List of "In the Spotlight" Features

Spotlight on: HawkWatch International


HawkWatch International (HWI) has been a Signals of Spring partner for five years. Headquartered in Salt Lake City, Utah, the mission of HawkWatch is to “monitor and protect hawks, eagles, other birds of prey and their environment through research, education, and conservation.”

HWI has fourteen active research sites throughout the western U.S. HawkWatch scientists monitor raptor populations and look for trends in their numbers. Like Signals of Spring students, these researchers make interesting discoveries by using satellite data to track the birds. Last year, for example, one golden eagle was tracked in southern Mexico, much farther south than this species was known to travel!

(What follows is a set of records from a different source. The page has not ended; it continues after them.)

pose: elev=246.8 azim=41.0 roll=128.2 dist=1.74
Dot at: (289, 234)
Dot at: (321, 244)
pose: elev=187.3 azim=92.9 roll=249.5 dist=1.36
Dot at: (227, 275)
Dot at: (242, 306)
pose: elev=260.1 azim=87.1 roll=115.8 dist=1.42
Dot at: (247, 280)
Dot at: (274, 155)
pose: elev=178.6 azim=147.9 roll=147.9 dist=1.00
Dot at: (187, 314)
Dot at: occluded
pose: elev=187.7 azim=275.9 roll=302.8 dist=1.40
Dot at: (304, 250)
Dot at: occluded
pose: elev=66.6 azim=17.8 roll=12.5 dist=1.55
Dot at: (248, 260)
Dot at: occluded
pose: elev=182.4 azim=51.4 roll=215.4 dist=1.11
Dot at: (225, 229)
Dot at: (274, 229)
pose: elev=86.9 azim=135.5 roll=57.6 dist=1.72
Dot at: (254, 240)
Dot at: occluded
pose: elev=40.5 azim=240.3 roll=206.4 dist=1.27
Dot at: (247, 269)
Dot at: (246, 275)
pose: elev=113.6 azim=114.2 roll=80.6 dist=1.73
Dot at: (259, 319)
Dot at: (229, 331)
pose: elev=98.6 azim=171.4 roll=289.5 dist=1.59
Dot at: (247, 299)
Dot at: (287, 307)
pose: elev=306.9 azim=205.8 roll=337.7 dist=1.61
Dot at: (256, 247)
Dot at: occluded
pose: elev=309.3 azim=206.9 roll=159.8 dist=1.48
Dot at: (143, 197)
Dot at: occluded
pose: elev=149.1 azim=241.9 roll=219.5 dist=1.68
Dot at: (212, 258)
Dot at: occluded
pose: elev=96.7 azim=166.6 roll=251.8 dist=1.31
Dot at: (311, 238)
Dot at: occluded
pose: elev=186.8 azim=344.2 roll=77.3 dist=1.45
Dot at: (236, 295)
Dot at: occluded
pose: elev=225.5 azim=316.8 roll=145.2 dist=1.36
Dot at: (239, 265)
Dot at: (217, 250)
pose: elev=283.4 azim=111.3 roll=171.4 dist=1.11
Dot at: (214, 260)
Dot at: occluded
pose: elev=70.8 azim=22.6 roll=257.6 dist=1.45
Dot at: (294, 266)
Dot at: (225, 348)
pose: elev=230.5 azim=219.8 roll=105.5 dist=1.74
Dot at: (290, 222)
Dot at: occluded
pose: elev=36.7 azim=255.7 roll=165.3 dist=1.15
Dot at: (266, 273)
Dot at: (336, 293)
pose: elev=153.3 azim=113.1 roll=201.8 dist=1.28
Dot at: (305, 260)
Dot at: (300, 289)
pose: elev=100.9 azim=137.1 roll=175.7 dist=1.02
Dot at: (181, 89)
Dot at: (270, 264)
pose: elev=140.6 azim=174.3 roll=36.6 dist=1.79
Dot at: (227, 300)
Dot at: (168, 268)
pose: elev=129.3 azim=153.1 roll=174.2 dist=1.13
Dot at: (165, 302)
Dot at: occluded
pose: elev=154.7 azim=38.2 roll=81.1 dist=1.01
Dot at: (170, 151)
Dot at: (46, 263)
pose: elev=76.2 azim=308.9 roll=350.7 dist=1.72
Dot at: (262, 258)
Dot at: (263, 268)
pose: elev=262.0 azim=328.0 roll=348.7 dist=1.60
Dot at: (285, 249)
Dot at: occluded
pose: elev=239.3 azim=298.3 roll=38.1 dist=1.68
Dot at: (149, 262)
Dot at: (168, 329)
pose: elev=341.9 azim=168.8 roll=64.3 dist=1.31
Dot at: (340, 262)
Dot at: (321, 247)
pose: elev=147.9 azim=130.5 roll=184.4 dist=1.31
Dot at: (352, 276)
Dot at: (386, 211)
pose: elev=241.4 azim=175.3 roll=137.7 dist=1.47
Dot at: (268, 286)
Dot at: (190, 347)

This spring, HWI is satellite tracking almost twenty raptors including red-tailed hawks, golden eagles, and goshawks. HawkWatch scientists also use banding to study even more animals. The bands are fitted around a bird’s leg, enabling scientists to give each bird an identification number and study populations. Both tracking methods provide data for researchers to study migration patterns, flyways, and habitats.

One major focus at HawkWatch is education. Thom Benedict, Director of Education for HawkWatch International is excited to be working with Signals of Spring students again. He believes that it is very important for students to be involved in scientific research. Thom explains that when “kids have a direct experience with doing science, and come to appreciate it . . .” they can “ . . . help to protect the animals in the future.” Thom stresses that students should be educated about raptors and the human threats to them. The number one threat to birds, and most animals, is habitat loss and degradation. For raptors in particular, threats to their habitats include illegal hunting and poisoning—most often by pesticides and lead. Thom adds that people must be educated about these threats so that they make good environmental choices.

HWI runs outreach programs for people of all ages, from preschoolers to senior citizens. HWI educators bring non-releasable (due to injury or illness) raptors into schools and community workshops to teach the public about raptors, ecology, and conservation. Visitors to some HWI centers sometimes meet recently banded birds and assist with their release. Thom Benedict says that the public can help save raptor habitats by “practicing the ‘3 R’s’: Reduce, Reuse, and Recycle.”